[Opening Given passage section]
EGR 192/APC 192/MAT 192/PHY 192

An Integrated Introduction to Engineering, Mathematics, Physics

Taken concurrently with EGR/MAT/PHY 191. An integrated course that covers the material of PHY 103 and MAT 201 with the emphasis on applications to engineering. Math topics include: vector calculus; partial derivatives and matrices; line integrals; simple differential equations; surface and volume integrals; and Green's, Stokes's, and divergence theorems. One lecture, two preceptorials.

APC 199/MAT 199

Math Alive

Mathematics has profoundly changed our world, from the way we communicate with each other and listen to music, to banking and computers. This course is designed for those without college mathematics who want to understand the mathematical concepts behind important modern applications. The course consists of individual modules, each focusing on a particular application (e.g. compression, animation and using statistics to explain, or hide, facts). The emphasis is on ideas, not on sophisticated mathematical techniques, but there will be substantial problem-set requirements. Students will learn by doing simple examples.

MAT 323/APC 323

Topics in Mathematical Modeling

Draws problems from the sciences and engineering for which mathematical models have been developed and analyzed to describe, understand and predict natural and man-made phenomena. Emphasizes model building strategies, analytical and computational methods, and how scientific problems motivate new mathematics. This interdisciplinary course in collaboration with Molecular Biology, Psychology and the Program in Neuroscience is directed toward upper class undergraduate students and first-year graduate students with knowledge of linear algebra and differential equations.
[Closing Given passage section]
[Opening Data for review section]
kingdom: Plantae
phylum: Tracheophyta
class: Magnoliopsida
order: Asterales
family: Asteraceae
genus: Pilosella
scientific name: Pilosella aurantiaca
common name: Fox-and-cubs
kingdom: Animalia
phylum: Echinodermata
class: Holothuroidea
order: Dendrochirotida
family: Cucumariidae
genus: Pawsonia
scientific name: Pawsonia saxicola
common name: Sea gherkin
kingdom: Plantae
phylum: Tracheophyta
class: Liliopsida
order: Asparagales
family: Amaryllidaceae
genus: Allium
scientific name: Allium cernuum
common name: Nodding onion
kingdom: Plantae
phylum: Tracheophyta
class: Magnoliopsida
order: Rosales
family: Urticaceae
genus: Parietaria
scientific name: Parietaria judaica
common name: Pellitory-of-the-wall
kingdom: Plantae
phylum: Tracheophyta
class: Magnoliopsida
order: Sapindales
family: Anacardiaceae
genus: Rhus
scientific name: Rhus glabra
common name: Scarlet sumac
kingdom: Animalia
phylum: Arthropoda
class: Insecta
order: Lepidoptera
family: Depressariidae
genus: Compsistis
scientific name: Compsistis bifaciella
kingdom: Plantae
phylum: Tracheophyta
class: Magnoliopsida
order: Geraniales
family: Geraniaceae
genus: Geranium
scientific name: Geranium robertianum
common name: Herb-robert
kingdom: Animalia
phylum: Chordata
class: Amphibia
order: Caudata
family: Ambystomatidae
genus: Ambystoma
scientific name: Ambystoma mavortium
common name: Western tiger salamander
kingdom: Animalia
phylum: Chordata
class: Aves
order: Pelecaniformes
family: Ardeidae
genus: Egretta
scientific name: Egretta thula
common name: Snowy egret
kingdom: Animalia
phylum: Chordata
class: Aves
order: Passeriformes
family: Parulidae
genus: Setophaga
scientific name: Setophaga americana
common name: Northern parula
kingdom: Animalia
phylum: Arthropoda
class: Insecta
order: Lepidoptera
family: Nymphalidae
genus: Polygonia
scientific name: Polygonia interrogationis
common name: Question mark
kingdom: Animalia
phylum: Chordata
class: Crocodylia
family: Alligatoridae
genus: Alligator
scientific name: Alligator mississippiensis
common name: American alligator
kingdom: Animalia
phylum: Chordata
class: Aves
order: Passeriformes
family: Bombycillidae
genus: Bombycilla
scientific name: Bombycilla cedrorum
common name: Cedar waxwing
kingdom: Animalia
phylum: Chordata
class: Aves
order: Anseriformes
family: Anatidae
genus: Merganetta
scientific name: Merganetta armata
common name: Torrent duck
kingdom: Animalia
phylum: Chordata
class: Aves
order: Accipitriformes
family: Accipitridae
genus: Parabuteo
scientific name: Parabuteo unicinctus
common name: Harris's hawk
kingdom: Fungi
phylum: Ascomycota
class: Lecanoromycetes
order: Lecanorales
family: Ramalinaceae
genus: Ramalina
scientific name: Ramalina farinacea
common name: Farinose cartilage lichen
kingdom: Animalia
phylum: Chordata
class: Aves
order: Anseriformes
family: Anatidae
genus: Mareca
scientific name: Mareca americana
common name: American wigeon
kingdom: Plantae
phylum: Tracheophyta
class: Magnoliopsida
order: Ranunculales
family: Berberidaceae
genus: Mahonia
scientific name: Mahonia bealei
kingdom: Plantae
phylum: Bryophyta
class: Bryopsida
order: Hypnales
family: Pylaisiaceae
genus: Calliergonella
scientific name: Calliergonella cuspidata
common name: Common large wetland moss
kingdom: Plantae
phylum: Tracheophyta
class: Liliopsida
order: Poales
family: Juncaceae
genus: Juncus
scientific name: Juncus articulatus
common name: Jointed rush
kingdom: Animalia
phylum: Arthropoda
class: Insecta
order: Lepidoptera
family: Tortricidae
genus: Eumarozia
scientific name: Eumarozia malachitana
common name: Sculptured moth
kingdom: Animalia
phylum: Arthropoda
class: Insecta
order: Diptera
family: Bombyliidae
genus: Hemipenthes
[Closing Data for review section]
Task set:
1/ Say whether each statement below agrees with the course descriptions, answering yes or no and quoting the deciding words of the text. (a) EGR 192 is taken concurrently with EGR/MAT/PHY 191. (b) Math Alive is meant for students who already have college mathematics. (c) Topics in Mathematical Modeling is directed only at first-year graduate students.
2/ Reproduce the course descriptions word for word from "APC 199/MAT 199" to "doing simple examples.".
3/ Carry on writing the course descriptions past their final sentence.

Responses by task:
1/
(a) Yes: "Taken concurrently with EGR/MAT/PHY 191."
(b) No: "This course is designed for those without college mathematics"
(c) No: "is directed toward upper class undergraduate students and first-year graduate students"

2/
APC 199/MAT 199

Math Alive

Mathematics has profoundly changed our world, from the way we communicate with each other and listen to music, to banking and computers. This course is designed for those without college mathematics who want to understand the mathematical concepts behind important modern applications. The course consists of individual modules, each focusing on a particular application (e.g. compression, animation and using statistics to explain, or hide, facts). The emphasis is on ideas, not on sophisticated mathematical techniques, but there will be substantial problem-set requirements. Students will learn by doing simple examples.

3/
APC 350/MAT 322

Introduction to Differential Equations

This course will introduce the basic theory, models and techniques for ordinary and partial differential equations. Emphasis will be placed on the connection with other disciplines of science and engineering. We will try to strike a balance between the theoretical (e.g. existence and uniqueness issues, qualitative properties) and the more practical issues such as analytical and numerical approximations. Prerequisites: Multivariable calculus and linear algebra.

MAT 377/APC 377

Combinatorial Mathematics

Combinatorics is the study of enumeration and structure of discrete objects. These structures are widespread throughout mathematics, including geometry, topology and algebra, as well as computer science, physics and optimization. This course will give an introduction to modern techniques in the field, and how they relate to objects such as polytopes, permutations and hyperplane arrangements.

GEO 441/APC 441

Computational Geophysics

An introduction to weak numerical methods used in computational geophysics. Finite- and spectral-elements, representation of fields, quadrature, assembly, local versus global meshes, domain decomposition, time marching and stability, parallel implementation and message-passing, and load-balancing. Parameter estimation and "imaging" using data assimilation techniques and related "adjoint" methods. Labs provide experience in meshing complicated surfaces and volumes as well as solving partial differential equations relevant to geophysics. Prerequisites: MAT 201; partial differential equations and basic programming skills. Two 90-minute lectures.

ECE 486/APC 486

Transmission and Compression of Information

An introduction to lossless data compression algorithms, modulation/demodulation of digital data, error correcting codes, channel capacity, lossy compression of analog and digital sources. Three hours of lectures. Prerequisites: 301, ORF 309.